Anterior Capsular Cataract sometimes results from the deposition of blood pigment on the capsule in cases of extravasation into the anterior chamber. This is closely allied to the black or spurious cataract which consists in the adhesion of the uveal pigment to the capsule, and its detachment from the iris.

Kunde who caused cataract in frogs by injection, subcutem or ingestion of concentrated solutions of sugar or salt, attributes the result to the sudden abstraction of water from the crystalline lens. Even the cell multiplication in inflammatory cases, he holds to favor this, since the new cells having little vitality are especially subject to granular and other deposits and degenerations, with loss of water or of transparency.

Symptoms and diagnosis. The examiner should apprehend cataract after internal ophthalmia. Much more so, if there is apparent diminution of the bulb, an opalescent zone around the outer border of the cornea, or a marked angle in the curvature of the upper eyelid, as usually occurs in recurrent ophthalmia. When a horse suddenly acquires a habit of shying, of starting back or to one side when approached, when confronted with strange or unexpected objects, or with deep shadows like those from electric lights, he is to be suspected. When he carries his ears in an unusually alert manner, turning one forward and the other back, when he steps higher than before to avoid unseen objects, suspicion should attach to him. If he sees better in twilight than in the full sunlight, central cataract may be feared, while the periphery which is exposed by the dilatation of the pupil in semi-darkness is still clear. In all examinations for soundness, the greatest care should be taken to exclude the possibility of overlooking an existing cataract.

In the very early stages, while internal inflammation and photophobia are still present, the pupil may be contracted so that lesion can easily escape notice. Any contraction of the pupil therefore disproportionately to the light, should demand a careful examination with the pupil dilated in darkness or by the action of atropia or homatropin. In the more advanced cases with no persistent inflammation and an advanced opacity of the lens, sensitiveness to light is greatly lessened, the pupil is dilated and the cataract is easily detected.

In cases approximating to the condition last named it is usually only necessary to place the animal in a sombre or dark building, with his head facing the light at an open door, or window and best with full sunlight. Let this fall full upon the eye, and let the observer view the pupil diagonally from each side when any opacity may be detected.

When the pupil is too narrow, several drops of a one per cent. solution of atropia sulphate may be dropped within the lower lid and left for ten minutes until the pupil is widely dilated. Then the examination may be made as above, or still better the animal may be taken into a dark chamber and examined by one of the following methods:

A light, preferably a candle, is placed in front of the eye and moved from side to side, upward and downward, so as to bring its images over all parts of the cornea and lens.
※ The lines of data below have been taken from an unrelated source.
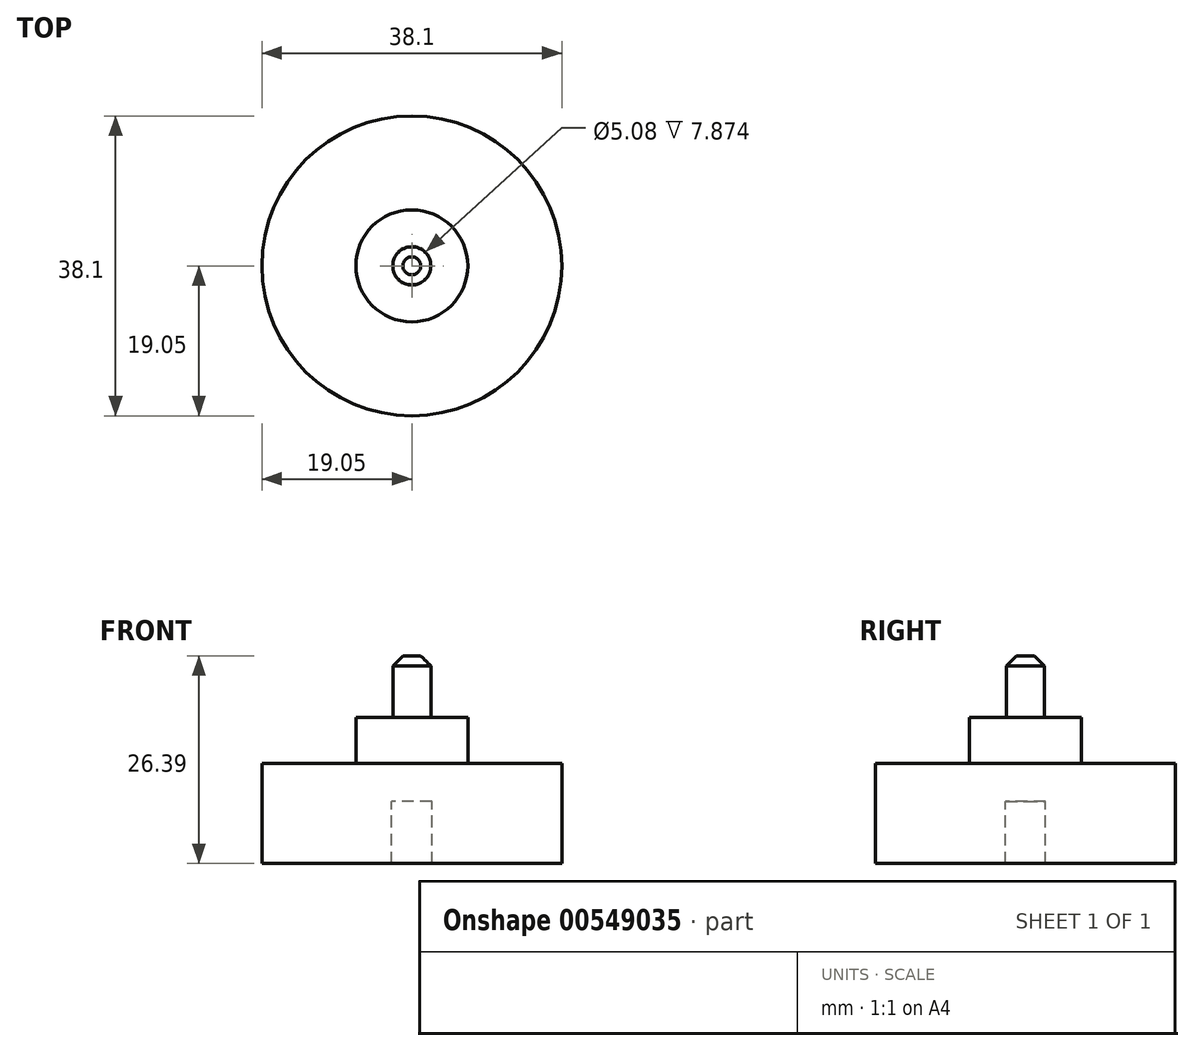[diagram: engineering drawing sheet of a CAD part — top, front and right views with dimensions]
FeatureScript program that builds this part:
annotation { "Feature Type Name" : "Feature", "Feature Type Description" : "" }
export const myFeature = defineFeature(function(context is Context, id is Id, definition is map)
    precondition{}
    {
        {
            var Q0;
            Q0=qCreatedBy(makeId("Front.planeOp"),FACE);
            var sketch = newSketch(context, id + "F0", { "sketchPlane" : qUnion([Q0])});
            skLineSegment(sketch, "E0", {"start": v(19.05, 0) * mm, "end": v(19.05, 12.7) * mm});
            skLineSegment(sketch, "E1", {"start": v(19.05, 12.7) * mm, "end": v(7.11, 12.7) * mm});
            skPoint(sketch, "E2.endSnap0", {"position": v(9.53, 12.7) * mm});
            skLineSegment(sketch, "E3", {"start": v(2.41, 18.54) * mm, "end": v(7.11, 18.54) * mm});
            skLineSegment(sketch, "E4", {"start": v(7.11, 18.54) * mm, "end": v(7.11, 12.7) * mm});
            skPoint(sketch, "E5.start.orphan", {"position": v(0, 12.7) * mm});
            skLineSegment(sketch, "E6", {"start": v(2.54, 0) * mm, "end": v(2.54, 7.87) * mm});
            skLineSegment(sketch, "E7", {"start": v(2.54, 7.87) * mm, "end": v(0, 7.87) * mm});
            skLineSegment(sketch, "E8", {"start": v(2.54, 0) * mm, "end": v(19.05, 0) * mm});
            skLineSegment(sketch, "E9", {"start": v(0, 26.4) * mm, "end": v(2.41, 26.4) * mm});
            skLineSegment(sketch, "E10", {"start": v(2.41, 26.4) * mm, "end": v(2.41, 18.54) * mm});
            skLineSegment(sketch, "E11", {"start": v(0, 26.4) * mm, "end": v(0, 7.87) * mm});
            skSolve(sketch);
        }
        {
            var Q0;
            Q0 = qSketchRegion(id + "F0", true);
            var Q1;
            Q1=sQuery(id+"F0.wireOp",EDGE,"E11");
            revolve(context, id + "F1", {"entities" : qUnion([Q0]), "axis" : qUnion([Q1]), "revolveType" : RevolveType.FULL});
        }
        {
            var Q0;
            Q0=makeQuery(id+"F1.opRevolve","SWEPT_EDGE",EDGE,{"disambiguationData":[OSD([sQuery(id+"F0.wireOp",EDGE,"E9"),sQuery(id+"F0.wireOp",EDGE,"E10")])]});
            chamfer(context, id + "F2", {"entities" : qUnion([Q0]), "width" : 1.27 * mm, "tangentPropagation" : true});
        }
    });
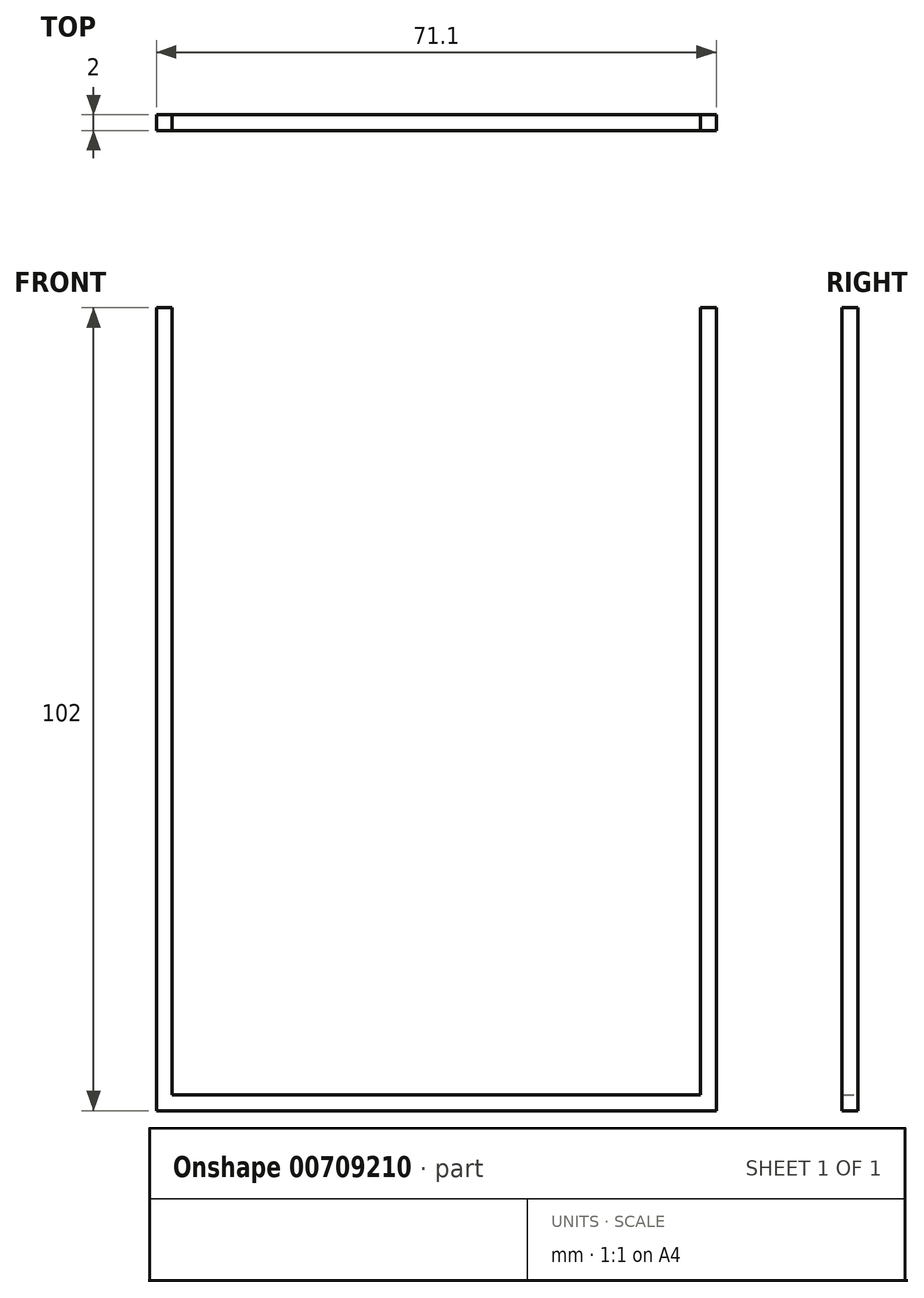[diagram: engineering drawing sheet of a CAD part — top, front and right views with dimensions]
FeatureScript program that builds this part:
annotation { "Feature Type Name" : "Feature", "Feature Type Description" : "" }
export const myFeature = defineFeature(function(context is Context, id is Id, definition is map)
    precondition{}
    {
        {
            var Q0;
            Q0=qCreatedBy(makeId("Front.planeOp"),FACE);
            var sketch = newSketch(context, id + "F0", { "sketchPlane" : qUnion([Q0])});
            skLineSegment(sketch, "E0.bottom", {"start": v(33.55, 50) * mm, "end": v(-33.55, 50) * mm});
            skLineSegment(sketch, "E0.top", {"start": v(33.55, -50) * mm, "end": v(-33.55, -50) * mm});
            skLineSegment(sketch, "E0.left", {"start": v(33.55, 50) * mm, "end": v(33.55, -50) * mm});
            skLineSegment(sketch, "E0.right", {"start": v(-33.55, 50) * mm, "end": v(-33.55, -50) * mm});
            skPoint(sketch, "E0.middle", {"position": v(0, 0) * mm});
            skLineSegment(sketch, "E1.bottom", {"start": v(35.55, 50) * mm, "end": v(-35.55, 50) * mm});
            skLineSegment(sketch, "E1.top", {"start": v(35.55, -52) * mm, "end": v(-35.55, -52) * mm});
            skLineSegment(sketch, "E1.left", {"start": v(35.55, 50) * mm, "end": v(35.55, -52) * mm});
            skLineSegment(sketch, "E1.right", {"start": v(-35.55, 50) * mm, "end": v(-35.55, -52) * mm});
            skPoint(sketch, "E1.middle", {"position": v(0, -1) * mm});
            skSolve(sketch);
        }
        {
            var Q0;
            Q0=makeQuery(id+"F0.imprint","IMPRINT",FACE,{"disambiguationData":[TD([[makeQuery(id+"F0.imprint","IMPRINT",EDGE,{"derivedFrom":sQuery(id+"F0.wireOp",EDGE,"E0.top")}),1.0]])]});
            extrude(context, id + "F1", {"entities" : qUnion([Q0]), "depth" : 2 * mm, "offsetDistance" : 25 * mm});
        }
    });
In the normal eye there are reflected three images of the light, one large, clear, and upright from the anterior surface of the cornea, one, much smaller but still upright, from the anterior capsule of the lens, and one, small and inverted, from the posterior surface of the lens and capsule. Any opacity in the lens or on its posterior capsule, will cause the posterior (inverted) image to become indistinct, and as it were a diffuse white blur, as it passes over that spot. The other small (erect) image may be even clearer than normal in passing over the opaque area because of the mirror-like reflecting action of the white cloud behind it. The movement of the light so as to pass its image over all parts of its surface in succession will certainly reveal the existence and seat of the cataract, by the blurring of the inverted image of the flame.

Another method is by oblique illumination, the patient’s head being turned away from the light and the interior of the eye being lighted up by reflection from a mirror. If the pupil has been sufficiently dilated all parts of the lens can be scrutinized in this way and the slightest opacity detected by the grayish or whitish haze.

If there is still doubt as to the nature of such appearances, it may be set at rest by illuminating the depth of the eye with the ophthalmoscope when the opacities will appear as dark areas in the general red ground. (See Systematic Examination of the Eye.)

The prognosis of cataract is almost invariably hopeless. I have seen newly formed opacities of the capsule clear up in a day or two, and such recovery in very slight traumatic injury and superficial exudation is recognized as possible, but a slowly forming cataract is usually there to stay. Those that clear are presumably only exudates on the capsule and not true cataracts.